### What the task asks
Please restate the data below word for word, omitting all images.

### Available data
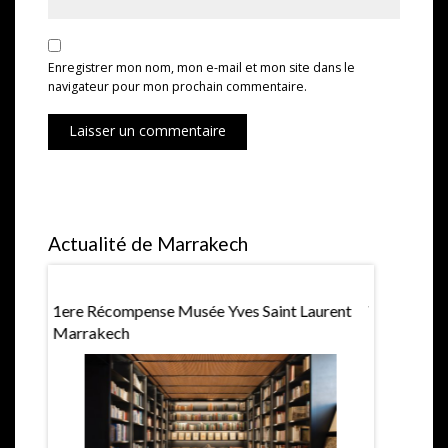
Enregistrer mon nom, mon e-mail et mon site dans le
navigateur pour mon prochain commentaire.
Laisser un commentaire
Actualité de Marrakech
1ere Récompense Musée Yves Saint Laurent
Villa Jard
Marrakech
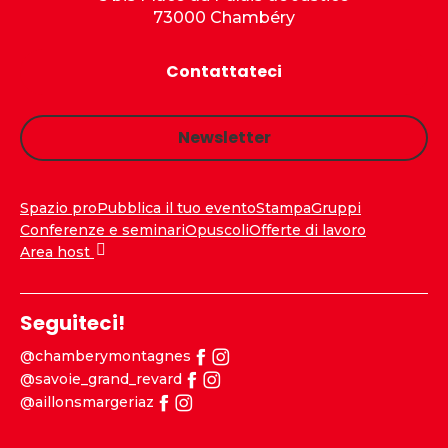
73000 Chambéry
Contattateci
Newsletter
Spazio pro
Pubblica il tuo evento
Stampa
Gruppi
Conferenze e seminari
Opuscoli
Offerte di lavoro
Area host
Seguiteci!
@chamberymontagnes
@savoie_grand_revard
@aillonsmargeriaz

### Response to this exercise
Enregistrer mon nom, mon e-mail et mon site dans le
navigateur pour mon prochain commentaire.
Laisser un commentaire
Actualité de Marrakech
1ere Récompense Musée Yves Saint Laurent
Villa Jard
Marrakech
73000 Chambéry
Contattateci
Newsletter
Spazio pro
Pubblica il tuo evento
Stampa
Gruppi
Conferenze e seminari
Opuscoli
Offerte di lavoro
Area host
Seguiteci!
@chamberymontagnes
@savoie_grand_revard
@aillonsmargeriaz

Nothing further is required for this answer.